Chock y Bates se convirtieron en el tercer dúo estadounidense en ganar plata en danza sobre hielo en los Juegos Olímpicos, uniéndose a las leyendas estadounidenses de la danza sobre hielo Meryl Davis y Charlie White, que ganaron la plata en 2010, y Tanith Belbin y Benjamin Agosto, que se llevaron la plata en 2006.

Davis y White siguen siendo los únicos estadounidenses que ganaron el oro en danza sobre hielo, en los Juegos de Sochi en 2014.

Chock y Bates obtuvieron apenas la séptima medalla individual estadounidense en patinaje artístico en 14 ciclos. También saldrán de los Juegos de Milán con un oro, ya que demostraron ser clave para Estados Unidos en la prueba por equipos, ganando tanto la competencia de ritmo como la de baile libre.

Chock y Bates sorprendentemente terminaron segundos en la competencia de baile rítmico del lunes. Patinaron últimos y terminaron .46 puntos detrás de Fournier Beaudry y Cizeron. Así que el dúo estadounidense necesitaba remontar el miércoles.

Estuvieron en su juego desde el principio, como lo resalta la sincronización impecable cuando Chock agarró y estiró su falda de matador perfectamente hasta el rasgueo final de la guitarra en la versión elegida de “Paint it Black” de los Rolling Stones.
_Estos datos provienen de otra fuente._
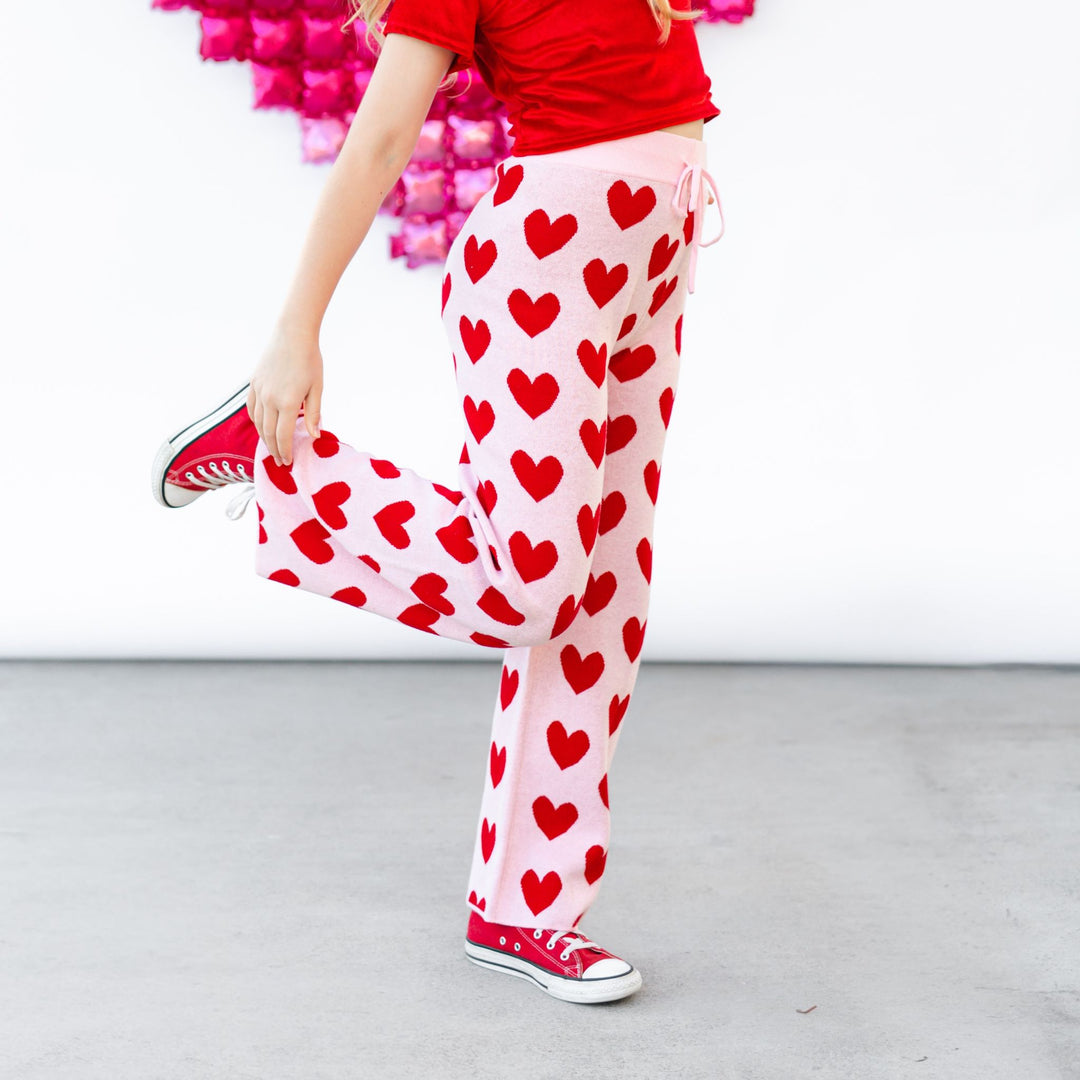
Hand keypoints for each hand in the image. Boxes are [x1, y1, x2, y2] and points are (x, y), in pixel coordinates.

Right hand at [248, 322, 322, 466]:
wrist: (292, 334)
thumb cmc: (310, 360)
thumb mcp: (317, 388)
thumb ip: (314, 414)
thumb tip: (314, 437)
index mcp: (287, 402)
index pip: (283, 436)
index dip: (285, 451)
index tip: (287, 462)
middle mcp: (270, 399)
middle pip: (268, 433)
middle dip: (274, 450)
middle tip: (279, 462)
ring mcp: (259, 391)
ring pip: (258, 423)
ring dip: (264, 438)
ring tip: (271, 448)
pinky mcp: (253, 383)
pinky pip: (251, 408)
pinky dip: (256, 421)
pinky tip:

Fue Chock and Bates por excelencia.

Después de terminar segundos, dijeron que estaban decididos a no cambiar nada. Hicieron un plan para esta etapa del viaje. Funcionó hasta Milán y en la prueba por equipos. La coherencia es su base.

Cuando fue necesario, confiaron en su calidad confiable. Al final de la rutina, Bates se golpeó los muslos con ambos puños a modo de celebración. Chock, de pie junto a él sonriendo, se inclinó por un momento en el centro del hielo. Fue una puntuación adecuada para su viaje.